Not so long ago, it would have seemed a long-shot for Luton and Coventry to meet in a League One play-off final, let alone the big one - with that estimated £170m windfall that comes from making it to the Premier League.
You need to go back to 2001 for the last time the Sky Blues played in the top flight. The Hatters were last there in 1992. As recently as five years ago, the teams were playing each other in League Two.
Given Coventry's years of uncertainty over accommodation - they ended up in various temporary homes at Northampton and Birmingham City after issues over the leasing of what was the Ricoh Arena - their heady rise under former Man United striker Mark Robins has felt nothing short of miraculous.
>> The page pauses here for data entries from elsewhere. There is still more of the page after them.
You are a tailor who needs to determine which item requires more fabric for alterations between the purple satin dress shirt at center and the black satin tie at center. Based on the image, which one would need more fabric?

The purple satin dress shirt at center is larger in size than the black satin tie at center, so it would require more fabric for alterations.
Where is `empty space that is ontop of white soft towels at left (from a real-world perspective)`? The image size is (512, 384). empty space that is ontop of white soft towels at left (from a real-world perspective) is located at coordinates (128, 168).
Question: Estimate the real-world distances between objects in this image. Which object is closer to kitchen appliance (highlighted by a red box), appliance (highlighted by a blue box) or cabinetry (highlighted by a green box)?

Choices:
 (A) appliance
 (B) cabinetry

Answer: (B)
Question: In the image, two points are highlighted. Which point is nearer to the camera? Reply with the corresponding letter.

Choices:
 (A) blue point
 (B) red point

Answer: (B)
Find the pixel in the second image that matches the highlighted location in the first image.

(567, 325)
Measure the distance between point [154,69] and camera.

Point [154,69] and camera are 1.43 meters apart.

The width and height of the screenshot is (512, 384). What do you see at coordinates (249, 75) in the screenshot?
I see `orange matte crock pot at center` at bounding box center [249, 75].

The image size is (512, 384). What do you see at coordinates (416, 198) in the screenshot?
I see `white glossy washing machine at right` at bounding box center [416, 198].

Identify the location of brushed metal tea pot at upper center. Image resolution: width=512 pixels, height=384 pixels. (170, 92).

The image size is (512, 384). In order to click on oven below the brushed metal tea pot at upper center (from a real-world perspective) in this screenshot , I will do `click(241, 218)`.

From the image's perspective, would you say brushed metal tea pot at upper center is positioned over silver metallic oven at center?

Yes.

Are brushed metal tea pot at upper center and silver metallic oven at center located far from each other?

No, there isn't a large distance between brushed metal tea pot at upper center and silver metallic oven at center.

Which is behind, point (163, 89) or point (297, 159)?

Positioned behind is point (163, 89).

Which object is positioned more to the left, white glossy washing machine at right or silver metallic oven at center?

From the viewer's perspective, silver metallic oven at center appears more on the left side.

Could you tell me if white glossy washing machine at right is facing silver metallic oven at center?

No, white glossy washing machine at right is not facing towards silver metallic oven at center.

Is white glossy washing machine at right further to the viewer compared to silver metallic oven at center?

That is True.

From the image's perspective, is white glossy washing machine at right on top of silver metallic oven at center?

And yet, that is nothing compared to the rise of Luton Town.
They once famously lifted the League Cup the year after Coventry won the FA Cup, and those with a few more miles on the clock will remember the day David Pleat jigged with delight as a 1-0 win at Man City saved the Hatters from relegation.
But the modern Luton has a history which includes years of non-league football which only ended nine years ago, and a ground which is as old as the Ark and barely altered since the heydays of the 80s. The ramshackle home to 10,000 souls, at most will get a summer makeover to make it more roadworthy for the top flight. But only just.
And symbolising it all is Pelly-Ruddock Mpanzu, who has somehow been there every step of the way since the rise back up to League Two. One for the record books, and pub quizzes forever more.
For Luton's proud neighbours and bitter adversaries Watford, this has been the mother of all nightmare seasons. A dire attempt at returning to the top flight compounded by the usual revolving door of managers - with the added humiliation of having supplied the Hatters with the coach who has led them to glory.
Rob Edwards was one of those managers given little time to make his mark at Vicarage Road thanks to the impatience of the Pozzo family model and the Hornets appear to have offered the decisive ingredient the Hatters needed to get up.
It is going to be an almighty struggle to keep heads above water next season for the Hatters, but that issue is for another day. Today will be all about celebrating a crazy and unreal conclusion to the rise mostly founded on the work of Nathan Jones - before he went off to wreck his reputation at Southampton.
Welcome back Mad Hatters. The tea party to end all tea parties awaits.